Entries taken from a collection:
►

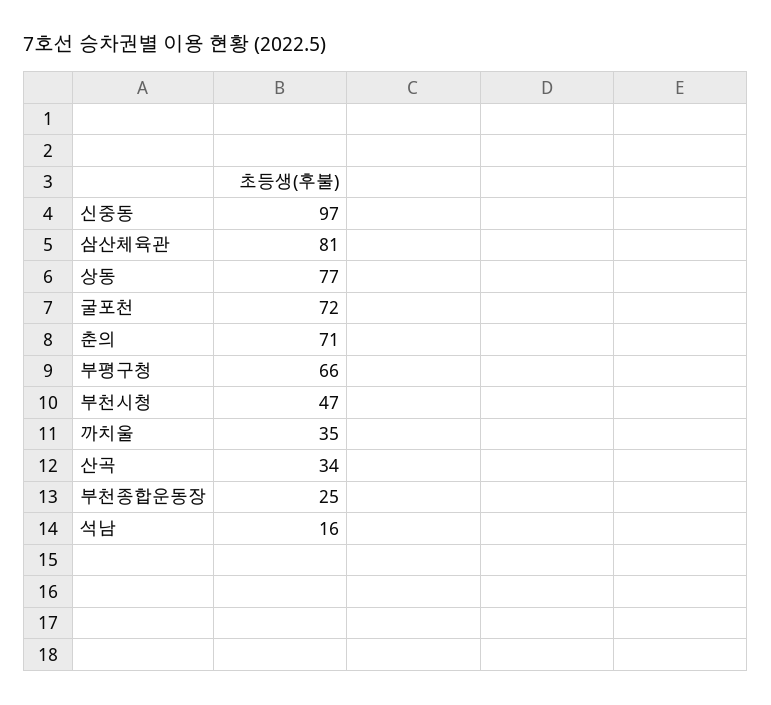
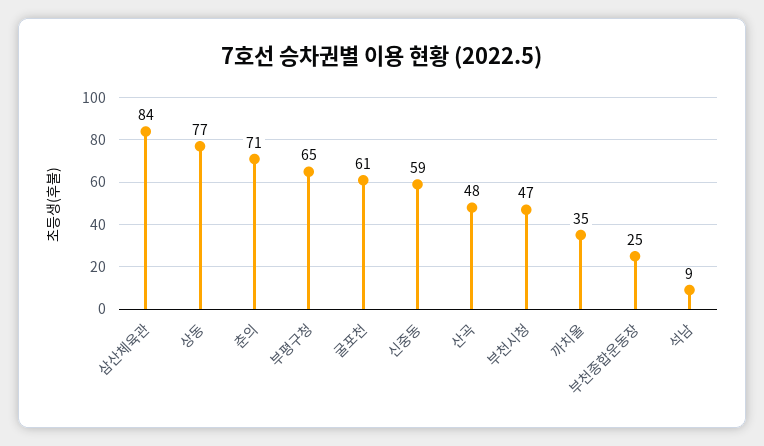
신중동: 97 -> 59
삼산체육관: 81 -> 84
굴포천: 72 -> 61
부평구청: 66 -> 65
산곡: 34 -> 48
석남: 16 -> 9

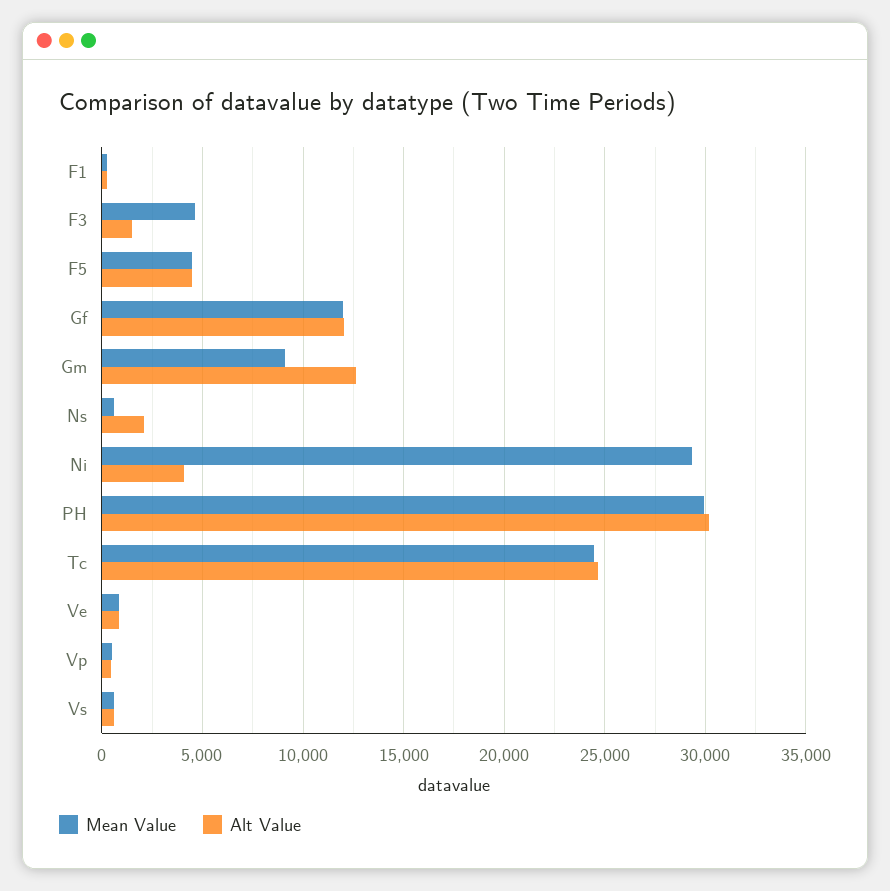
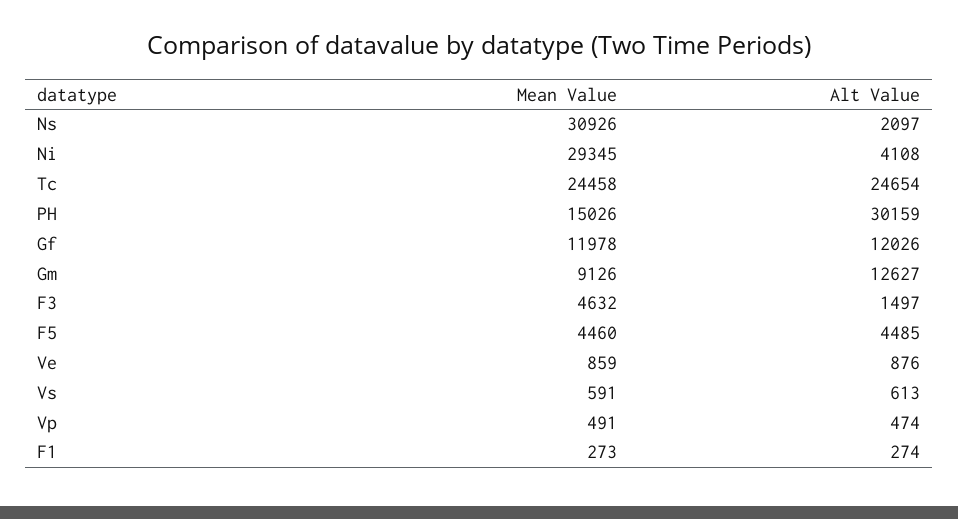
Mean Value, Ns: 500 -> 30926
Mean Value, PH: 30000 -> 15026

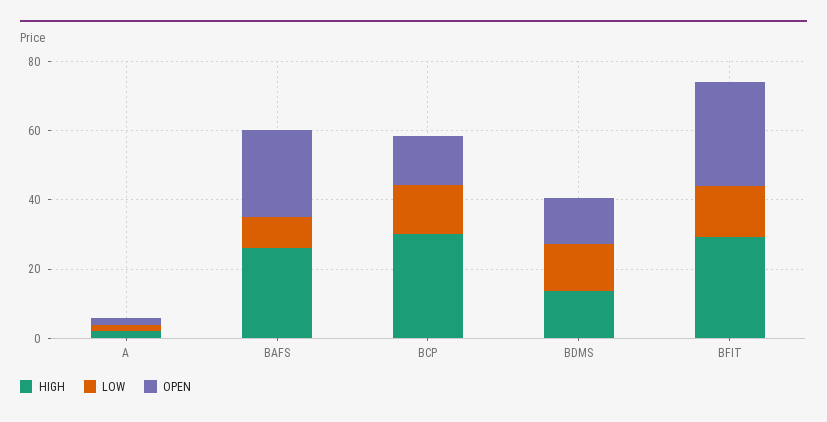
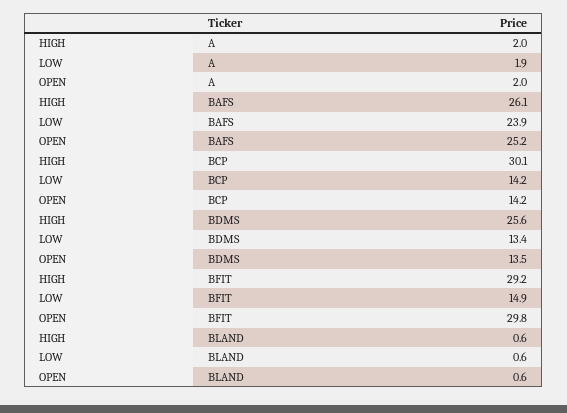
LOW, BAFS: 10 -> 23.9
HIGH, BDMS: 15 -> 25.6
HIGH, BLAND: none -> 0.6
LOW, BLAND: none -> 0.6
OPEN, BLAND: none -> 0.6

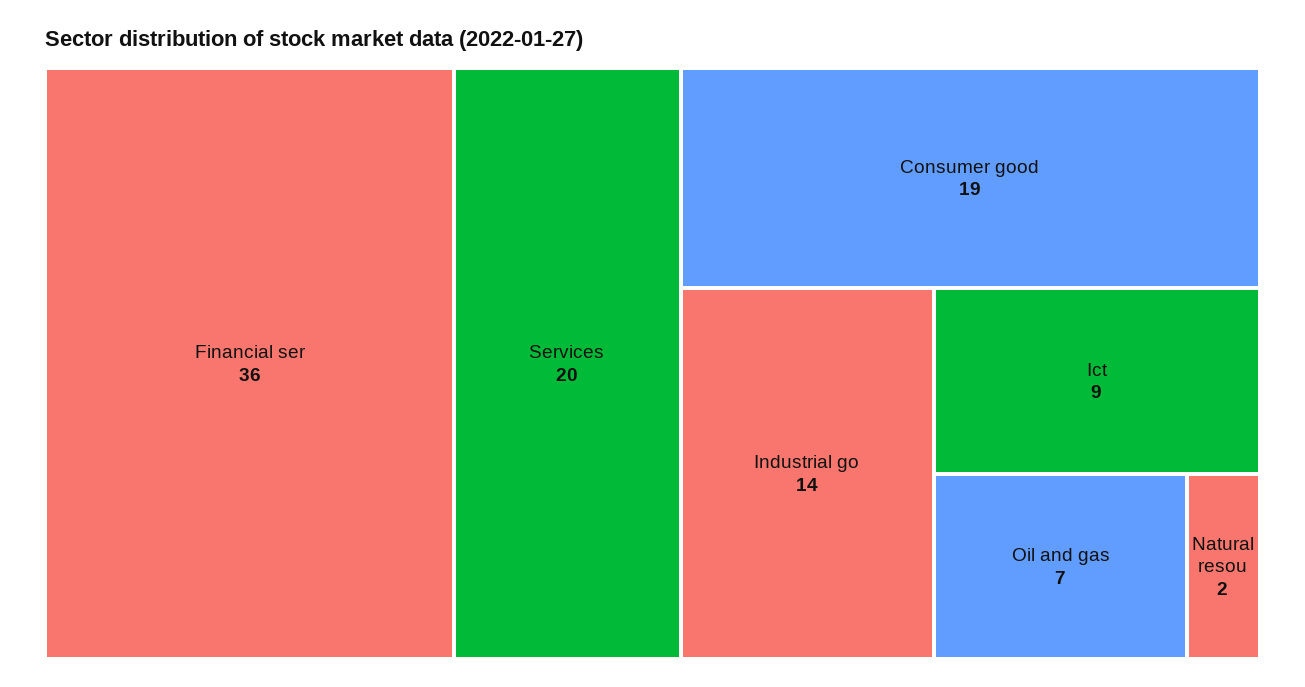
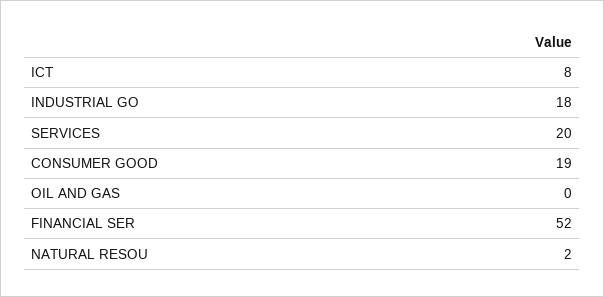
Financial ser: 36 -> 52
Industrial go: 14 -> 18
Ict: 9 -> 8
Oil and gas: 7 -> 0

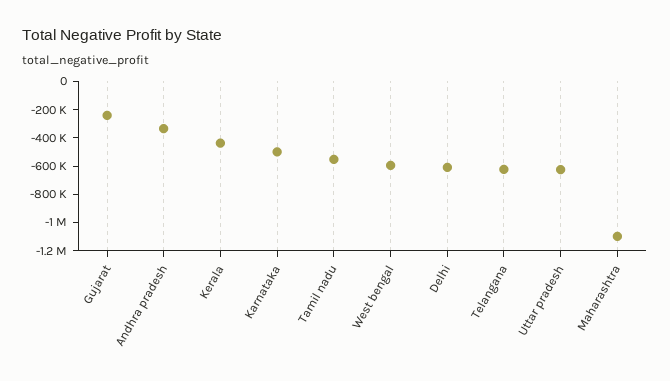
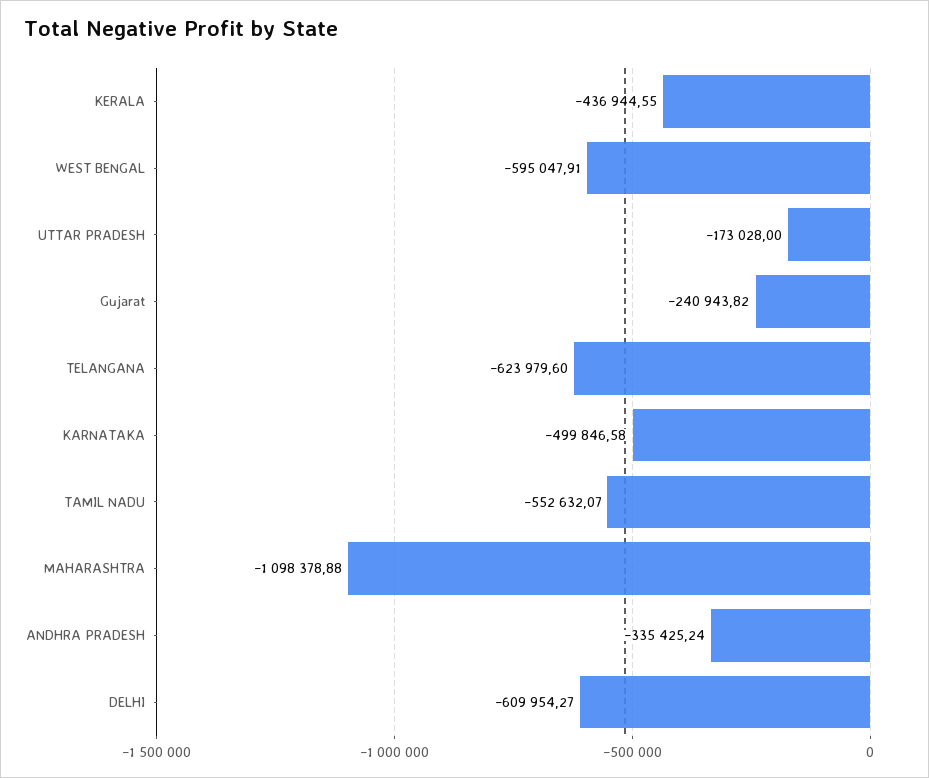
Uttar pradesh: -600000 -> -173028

◄

## What the task asks
All lines above must be repeated exactly, and the pictures must be omitted.

## Written solution
신중동: 97 -> 59
삼산체육관: 81 -> 84
굴포천: 72 -> 61
부평구청: 66 -> 65
산곡: 34 -> 48
석남: 16 -> 9

Mean Value, Ns: 500 -> 30926
Mean Value, PH: 30000 -> 15026

LOW, BAFS: 10 -> 23.9
HIGH, BDMS: 15 -> 25.6
HIGH, BLAND: none -> 0.6
LOW, BLAND: none -> 0.6
OPEN, BLAND: none -> 0.6

Financial ser: 36 -> 52
Industrial go: 14 -> 18
Ict: 9 -> 8
Oil and gas: 7 -> 0

Uttar pradesh: -600000 -> -173028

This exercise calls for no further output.